According to the Times, Falchuk sleeps at his house when his children (from a previous relationship) stay over; he stays at Paltrow’s place the rest of the week. Paltrow said the decision was inspired by her "intimacy teacher" and that it helps keep her relationship fresh.
This setup is hardly the norm, likely because few couples have the financial resources to maintain two separate households, or the mental energy to figure out who’s coming over to watch the kids. But it’s gaining traction, especially among older, divorced, or widowed adults. (For reference, Paltrow is 46 and Falchuk is 48. Both have been divorced.)
Social scientists call it "living apart together," or LAT.
Experts say LAT couples may find that a little bit of distance can stave off relationship monotony; since you don’t see each other all day, every day, you have to be really intentional about maximizing your time together.

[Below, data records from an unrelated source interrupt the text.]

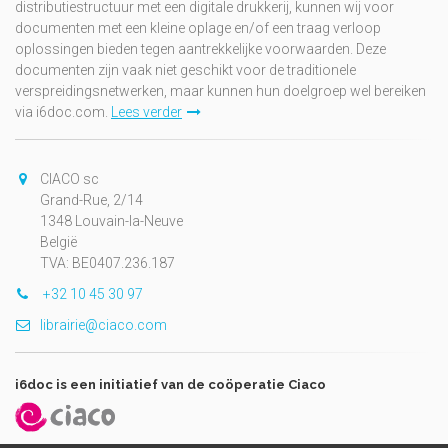
distributiestructuur met een digitale drukkerij, kunnen wij voor
documenten met een kleine oplage en/of een traag verloop
oplossingen bieden tegen aantrekkelijke voorwaarden. Deze
documenten zijn vaak niet geschikt voor de traditionele
verspreidingsnetwerken, maar kunnen hun doelgroep wel bereiken
via i6doc.com.
Lees verder
CIACO sc
Grand-Rue, 2/14
1348 Louvain-la-Neuve
België
TVA: BE0407.236.187
+32 10 45 30 97
librairie@ciaco.com
i6doc is een initiatief van de coöperatie Ciaco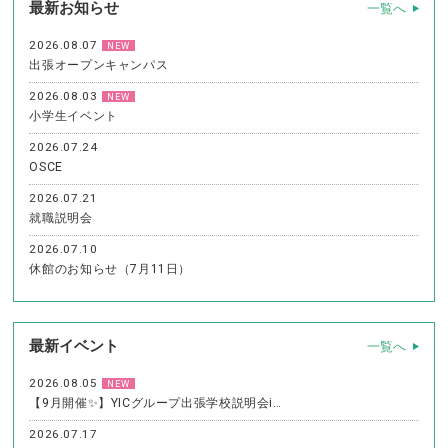
最新お知らせ
一覧へ
2026.08.07
NEW
出張オープンキャンパス
2026.08.03
NEW
小学生イベント
2026.07.24
OSCE
2026.07.21
就職説明会
2026.07.10
休館のお知らせ（7月11日）
最新イベント
一覧へ
2026.08.05
NEW
【9月開催✨】YICグループ出張学校説明会i…
2026.07.17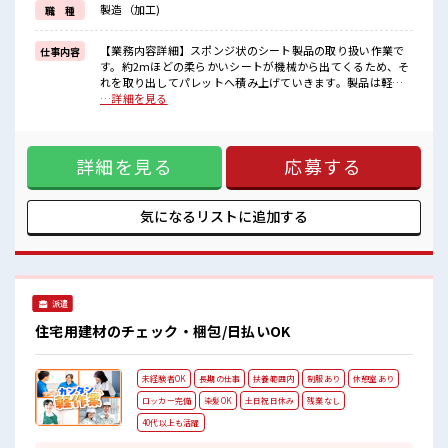
製造（加工)
職 種
イチからスキルUP・ステップUP目指していきましょう！
≪自分に合った期間で働ける≫
福利厚生が整った派遣のお仕事です！
【業務内容詳細】スポンジ状のシート製品の取り扱い作業で
仕事内容
す。約2mほどの柔らかいシートが機械から出てくるため、そ
■職場の雰囲気
れを取り出してパレットへ積み上げていきます。製品は軽く
キバツ過ぎなければ髪色・髪型は自由！
て柔らかく安全性の高い素材のため、未経験の方でも扱いや
…詳細を見る
あなたの個性を大事にできます♪
すい工場内作業です。【取扱製品情報】自動車の緩衝材や座
≪20代の方が多数活躍中の職場≫
席のクッションなどに使用される発泡素材の製造 ■お仕事PR
仕事の合間の息抜きは休憩室で♪
≪無理なくお給料に残業代を上乗せ≫ 残業は月20時間未満
程よく残業あり！
詳細を見る
応募する
で、 ほどよく稼げます♪ ≪週休2日制≫ 週末は家族や友人と
一緒にプライベート満喫！ ≪髪色自由で自分らしく働く≫ 明
るすぎたり奇抜でなければ基本的に自由！ (規定有)制服があ
ると毎日の服選びに悩まずOK♪ ≪未経験OKの仕事≫ 新しい
気になるリストに
追加する
ことにチャレンジするのは不安だけど、 しっかり働く環境が
整っています！ イチからスキルUP・ステップUP目指してい
きましょう！ ≪自分に合った期間で働ける≫ 福利厚生が整っ
た派遣のお仕事です！ ■職場の雰囲気 キバツ過ぎなければ髪
色・髪型は自由！ あなたの個性を大事にできます♪ ≪20代の
派遣
方が多数活躍中の職場≫ 仕事の合間の息抜きは休憩室で♪ 程
よく残業あり！
住宅用建材のチェック・梱包/日払いOK
未経験者OK
長期の仕事
扶養範囲内
制服あり
休憩室あり
ロッカー完備
染髪OK
土日祝日休み
残業なし
40代以上も活躍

In some cases, living apart together can prevent the inertia that makes it harder to part ways when things aren’t working out, but all your clothes are commingled in the closet.
To be sure, living apart together is more common — and more socially acceptable — in certain circles.
In 2013, New York University sociologist Eric Klinenberg told The New York Times, "The arrangement is especially attractive in New York, which has such a thriving public culture and little stigma about how people live their lives." One might imagine the same lack of stigma in Los Angeles, where Paltrow and Falchuk live.
Demographic factors play a role, too: A paper published in the journal Demographic Research suggests living apart together is more common among gay men and highly educated couples. It’s also gaining popularity among older Americans. A 2011 survey of roughly 7,700 Wisconsin adults ages 50 and over found 8% were "partnered but unmarried," and 39% of those individuals were living apart together.
Interestingly, research suggests that living apart together isn’t always a permanent arrangement. Another paper in Demographic Research looked at this trend in Europe and found that "in all countries the majority of respondents intended to live together within three years."
Paltrow didn’t specify how long she planned to live apart from Falchuk. She told the Times, "All my married friends say that the way we live sounds ideal and we shouldn’t change a thing."